Ch08: Characterizing a Relationship Using SAS

Chapter Summary:

This chapter cover the applied side of the econometrics, with the application of SAS. Along with the application of econometrics techniques, the author also suggested some important tips to determine a statistical relationship between variables of interest.

If the assumption of stationary full fill, then an analyst can start with a simple econometric analysis by estimating correlation and regression analysis for the underlying variables. On the other hand, if the assumption of stationary not full fill, then the next step is, co-integration and ECM tests should be utilized to determine a statistical relationship between variables of interest. If the data in hand is nonstationary then the regression analysis will gives us spurious results.
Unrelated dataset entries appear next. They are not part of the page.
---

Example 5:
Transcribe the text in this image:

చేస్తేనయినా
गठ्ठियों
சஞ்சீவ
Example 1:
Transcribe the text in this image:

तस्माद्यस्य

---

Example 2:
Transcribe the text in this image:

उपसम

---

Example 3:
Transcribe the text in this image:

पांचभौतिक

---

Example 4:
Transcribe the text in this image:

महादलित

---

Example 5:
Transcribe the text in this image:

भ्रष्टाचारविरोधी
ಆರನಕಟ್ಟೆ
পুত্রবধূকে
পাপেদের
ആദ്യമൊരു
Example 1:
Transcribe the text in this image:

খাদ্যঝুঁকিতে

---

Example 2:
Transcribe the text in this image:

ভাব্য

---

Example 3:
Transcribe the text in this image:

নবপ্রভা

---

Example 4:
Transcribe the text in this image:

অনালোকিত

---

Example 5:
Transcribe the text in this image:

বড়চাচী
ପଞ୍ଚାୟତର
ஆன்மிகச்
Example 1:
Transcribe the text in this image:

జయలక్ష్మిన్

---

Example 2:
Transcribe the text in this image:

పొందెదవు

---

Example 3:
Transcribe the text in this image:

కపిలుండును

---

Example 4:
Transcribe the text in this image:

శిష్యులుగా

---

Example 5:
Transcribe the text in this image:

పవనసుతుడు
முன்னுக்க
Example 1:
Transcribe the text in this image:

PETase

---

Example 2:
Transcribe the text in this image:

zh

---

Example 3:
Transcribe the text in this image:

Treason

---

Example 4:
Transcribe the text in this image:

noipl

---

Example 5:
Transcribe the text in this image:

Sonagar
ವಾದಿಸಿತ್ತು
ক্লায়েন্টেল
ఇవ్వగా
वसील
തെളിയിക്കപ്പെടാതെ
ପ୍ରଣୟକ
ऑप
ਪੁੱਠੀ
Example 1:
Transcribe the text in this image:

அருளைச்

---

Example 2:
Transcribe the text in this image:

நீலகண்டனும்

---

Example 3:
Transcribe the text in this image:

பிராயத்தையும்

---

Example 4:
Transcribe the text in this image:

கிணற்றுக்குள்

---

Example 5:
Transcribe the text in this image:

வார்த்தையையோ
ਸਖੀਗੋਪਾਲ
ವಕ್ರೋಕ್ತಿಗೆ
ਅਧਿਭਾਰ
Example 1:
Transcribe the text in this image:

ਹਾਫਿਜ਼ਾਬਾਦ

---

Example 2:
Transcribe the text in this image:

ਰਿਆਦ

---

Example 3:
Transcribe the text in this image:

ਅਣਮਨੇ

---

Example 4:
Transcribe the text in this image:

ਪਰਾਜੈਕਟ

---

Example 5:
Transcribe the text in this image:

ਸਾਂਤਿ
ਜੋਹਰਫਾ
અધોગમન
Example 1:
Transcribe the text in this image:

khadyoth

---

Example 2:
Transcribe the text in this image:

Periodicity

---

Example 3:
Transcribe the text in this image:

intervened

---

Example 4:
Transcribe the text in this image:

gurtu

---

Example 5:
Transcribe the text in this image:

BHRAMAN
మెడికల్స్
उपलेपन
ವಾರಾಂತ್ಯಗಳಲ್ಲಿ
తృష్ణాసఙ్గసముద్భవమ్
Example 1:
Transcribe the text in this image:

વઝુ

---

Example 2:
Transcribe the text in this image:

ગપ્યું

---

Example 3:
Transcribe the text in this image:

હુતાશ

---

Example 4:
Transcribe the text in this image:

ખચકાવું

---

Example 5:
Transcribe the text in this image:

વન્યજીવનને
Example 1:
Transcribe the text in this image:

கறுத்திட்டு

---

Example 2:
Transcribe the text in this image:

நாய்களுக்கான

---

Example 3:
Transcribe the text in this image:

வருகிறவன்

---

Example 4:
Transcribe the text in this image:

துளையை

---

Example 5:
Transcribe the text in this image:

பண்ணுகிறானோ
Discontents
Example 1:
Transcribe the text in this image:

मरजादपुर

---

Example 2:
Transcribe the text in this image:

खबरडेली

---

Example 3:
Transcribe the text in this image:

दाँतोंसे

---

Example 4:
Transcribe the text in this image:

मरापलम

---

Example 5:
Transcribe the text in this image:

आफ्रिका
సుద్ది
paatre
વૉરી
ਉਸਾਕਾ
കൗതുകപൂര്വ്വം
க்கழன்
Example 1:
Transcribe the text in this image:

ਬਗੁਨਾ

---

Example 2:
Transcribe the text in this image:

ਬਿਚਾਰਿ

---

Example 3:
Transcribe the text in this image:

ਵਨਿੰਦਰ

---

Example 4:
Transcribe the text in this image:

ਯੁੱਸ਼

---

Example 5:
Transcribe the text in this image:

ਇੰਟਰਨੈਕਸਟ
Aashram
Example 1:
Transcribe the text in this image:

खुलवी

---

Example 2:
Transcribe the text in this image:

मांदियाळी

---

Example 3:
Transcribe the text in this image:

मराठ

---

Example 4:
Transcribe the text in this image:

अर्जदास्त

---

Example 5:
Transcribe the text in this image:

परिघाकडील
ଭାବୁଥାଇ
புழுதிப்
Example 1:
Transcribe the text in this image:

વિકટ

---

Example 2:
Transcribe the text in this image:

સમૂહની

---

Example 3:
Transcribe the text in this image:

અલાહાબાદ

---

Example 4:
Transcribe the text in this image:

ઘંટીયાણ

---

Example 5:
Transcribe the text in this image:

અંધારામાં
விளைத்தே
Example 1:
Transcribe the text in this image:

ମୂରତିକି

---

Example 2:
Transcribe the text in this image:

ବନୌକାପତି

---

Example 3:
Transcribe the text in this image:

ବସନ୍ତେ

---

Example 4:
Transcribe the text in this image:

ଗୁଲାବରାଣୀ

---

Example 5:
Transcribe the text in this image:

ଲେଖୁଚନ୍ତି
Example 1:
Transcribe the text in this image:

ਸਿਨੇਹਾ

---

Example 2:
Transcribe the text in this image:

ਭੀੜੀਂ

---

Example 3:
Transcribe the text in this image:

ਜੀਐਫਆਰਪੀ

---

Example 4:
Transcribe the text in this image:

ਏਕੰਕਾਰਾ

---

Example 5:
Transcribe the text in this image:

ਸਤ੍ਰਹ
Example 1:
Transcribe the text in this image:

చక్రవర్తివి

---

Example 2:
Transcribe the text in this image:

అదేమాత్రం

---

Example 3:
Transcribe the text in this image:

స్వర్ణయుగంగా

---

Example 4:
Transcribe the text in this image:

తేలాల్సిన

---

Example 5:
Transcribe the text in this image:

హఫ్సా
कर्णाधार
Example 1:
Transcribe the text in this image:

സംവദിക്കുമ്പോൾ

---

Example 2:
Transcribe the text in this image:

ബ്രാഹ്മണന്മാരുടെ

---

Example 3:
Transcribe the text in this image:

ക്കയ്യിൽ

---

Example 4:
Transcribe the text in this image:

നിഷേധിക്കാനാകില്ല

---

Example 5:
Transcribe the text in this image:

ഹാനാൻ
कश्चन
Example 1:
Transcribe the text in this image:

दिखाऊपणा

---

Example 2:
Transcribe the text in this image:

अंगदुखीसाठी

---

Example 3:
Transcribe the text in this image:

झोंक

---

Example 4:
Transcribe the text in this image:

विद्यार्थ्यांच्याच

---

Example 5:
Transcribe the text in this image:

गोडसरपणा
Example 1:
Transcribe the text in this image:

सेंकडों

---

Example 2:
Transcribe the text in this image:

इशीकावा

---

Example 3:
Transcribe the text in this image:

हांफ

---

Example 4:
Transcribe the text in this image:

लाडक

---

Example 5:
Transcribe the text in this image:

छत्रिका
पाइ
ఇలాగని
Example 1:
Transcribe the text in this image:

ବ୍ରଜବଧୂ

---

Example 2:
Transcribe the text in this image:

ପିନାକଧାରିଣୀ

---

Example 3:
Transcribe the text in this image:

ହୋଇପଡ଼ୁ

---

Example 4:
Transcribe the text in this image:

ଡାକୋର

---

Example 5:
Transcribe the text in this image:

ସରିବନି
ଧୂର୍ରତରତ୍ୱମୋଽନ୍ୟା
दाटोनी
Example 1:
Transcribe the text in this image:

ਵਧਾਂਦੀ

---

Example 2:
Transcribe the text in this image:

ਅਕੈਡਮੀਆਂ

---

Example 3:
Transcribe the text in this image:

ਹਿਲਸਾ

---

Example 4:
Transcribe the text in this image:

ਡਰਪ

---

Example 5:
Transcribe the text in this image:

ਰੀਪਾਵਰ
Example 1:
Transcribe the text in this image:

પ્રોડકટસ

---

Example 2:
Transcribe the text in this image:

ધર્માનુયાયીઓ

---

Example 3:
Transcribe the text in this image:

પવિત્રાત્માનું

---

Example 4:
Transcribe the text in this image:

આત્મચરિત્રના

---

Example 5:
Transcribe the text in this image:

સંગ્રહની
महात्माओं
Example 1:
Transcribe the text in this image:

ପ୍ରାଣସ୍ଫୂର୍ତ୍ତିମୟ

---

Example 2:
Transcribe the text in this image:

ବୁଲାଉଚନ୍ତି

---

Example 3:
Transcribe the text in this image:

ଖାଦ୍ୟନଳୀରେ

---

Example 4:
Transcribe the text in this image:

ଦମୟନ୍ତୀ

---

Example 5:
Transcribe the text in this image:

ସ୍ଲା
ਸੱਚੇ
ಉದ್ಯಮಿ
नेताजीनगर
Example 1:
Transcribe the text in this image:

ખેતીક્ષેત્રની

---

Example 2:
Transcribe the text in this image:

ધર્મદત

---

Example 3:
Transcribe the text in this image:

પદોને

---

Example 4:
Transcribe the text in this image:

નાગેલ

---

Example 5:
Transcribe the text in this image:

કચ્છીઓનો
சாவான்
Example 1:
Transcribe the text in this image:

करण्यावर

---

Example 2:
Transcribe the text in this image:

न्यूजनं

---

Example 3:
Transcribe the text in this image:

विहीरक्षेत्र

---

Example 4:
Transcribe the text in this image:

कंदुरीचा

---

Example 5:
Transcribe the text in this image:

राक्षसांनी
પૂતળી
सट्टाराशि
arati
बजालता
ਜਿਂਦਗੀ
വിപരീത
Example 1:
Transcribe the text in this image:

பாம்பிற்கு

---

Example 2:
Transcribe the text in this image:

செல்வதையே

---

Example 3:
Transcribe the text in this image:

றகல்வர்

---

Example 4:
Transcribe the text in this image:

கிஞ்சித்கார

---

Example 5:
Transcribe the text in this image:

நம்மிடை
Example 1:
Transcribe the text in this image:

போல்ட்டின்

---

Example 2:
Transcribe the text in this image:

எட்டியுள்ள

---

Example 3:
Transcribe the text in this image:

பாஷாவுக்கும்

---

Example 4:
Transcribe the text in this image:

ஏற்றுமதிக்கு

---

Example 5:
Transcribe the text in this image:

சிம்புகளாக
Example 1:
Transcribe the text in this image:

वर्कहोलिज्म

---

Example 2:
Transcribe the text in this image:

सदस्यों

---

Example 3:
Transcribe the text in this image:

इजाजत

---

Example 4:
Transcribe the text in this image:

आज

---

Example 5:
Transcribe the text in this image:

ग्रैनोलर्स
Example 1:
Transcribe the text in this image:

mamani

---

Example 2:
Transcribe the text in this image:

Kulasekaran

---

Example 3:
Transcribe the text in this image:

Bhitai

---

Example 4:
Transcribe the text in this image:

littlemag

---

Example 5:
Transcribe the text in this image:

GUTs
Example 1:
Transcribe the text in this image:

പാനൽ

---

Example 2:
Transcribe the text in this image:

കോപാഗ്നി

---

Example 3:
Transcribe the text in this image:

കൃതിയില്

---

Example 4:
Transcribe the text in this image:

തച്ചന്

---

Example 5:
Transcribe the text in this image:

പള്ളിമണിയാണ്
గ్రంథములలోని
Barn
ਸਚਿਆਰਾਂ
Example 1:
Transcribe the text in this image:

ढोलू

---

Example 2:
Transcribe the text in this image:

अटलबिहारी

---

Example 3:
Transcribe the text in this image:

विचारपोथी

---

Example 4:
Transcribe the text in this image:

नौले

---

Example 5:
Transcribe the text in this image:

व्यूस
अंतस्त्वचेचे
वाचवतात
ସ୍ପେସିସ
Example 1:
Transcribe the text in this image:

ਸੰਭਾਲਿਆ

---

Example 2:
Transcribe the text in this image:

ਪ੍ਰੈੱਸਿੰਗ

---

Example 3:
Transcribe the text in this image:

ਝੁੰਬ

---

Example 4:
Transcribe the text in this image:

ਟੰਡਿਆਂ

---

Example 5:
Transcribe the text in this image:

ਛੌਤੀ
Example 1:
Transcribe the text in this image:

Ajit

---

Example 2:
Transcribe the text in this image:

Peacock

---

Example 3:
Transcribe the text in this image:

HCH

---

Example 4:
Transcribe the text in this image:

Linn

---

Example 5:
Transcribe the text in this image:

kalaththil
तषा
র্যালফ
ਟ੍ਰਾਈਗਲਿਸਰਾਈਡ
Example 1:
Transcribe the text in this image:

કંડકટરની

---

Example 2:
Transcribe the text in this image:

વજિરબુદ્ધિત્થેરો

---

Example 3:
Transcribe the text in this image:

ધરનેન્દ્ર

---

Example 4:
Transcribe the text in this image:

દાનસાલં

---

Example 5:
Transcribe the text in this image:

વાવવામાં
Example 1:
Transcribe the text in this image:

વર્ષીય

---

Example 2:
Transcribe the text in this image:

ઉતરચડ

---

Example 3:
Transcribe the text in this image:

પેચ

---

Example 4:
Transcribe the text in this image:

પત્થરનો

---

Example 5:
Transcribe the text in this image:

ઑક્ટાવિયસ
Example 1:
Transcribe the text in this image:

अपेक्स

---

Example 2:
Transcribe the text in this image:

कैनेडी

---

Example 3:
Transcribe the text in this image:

Most of the series in the economics are time trended, this time trend in the variables will leads to spurious regression (relationship between variables is not actual rather it is due to time trend). Co-integration and ECM provide reliable results, when the series are non-stationary. For decision makers, it is important to determine the direction of the relationship, particularly which variable is leading and which one is lagging, i.e. ARIMA models. Financial data series mostly suffer with the volatility cluster. To obtain meaningful results, we suggest utilizing the ARCH approach.

The final point we stress here is that the decision of what econometrics techniques to utilize is dependent on the objective of the study. Therefore, familiarity with all of these techniques would be helpful in determining which technique is more suitable to fulfill the requirement.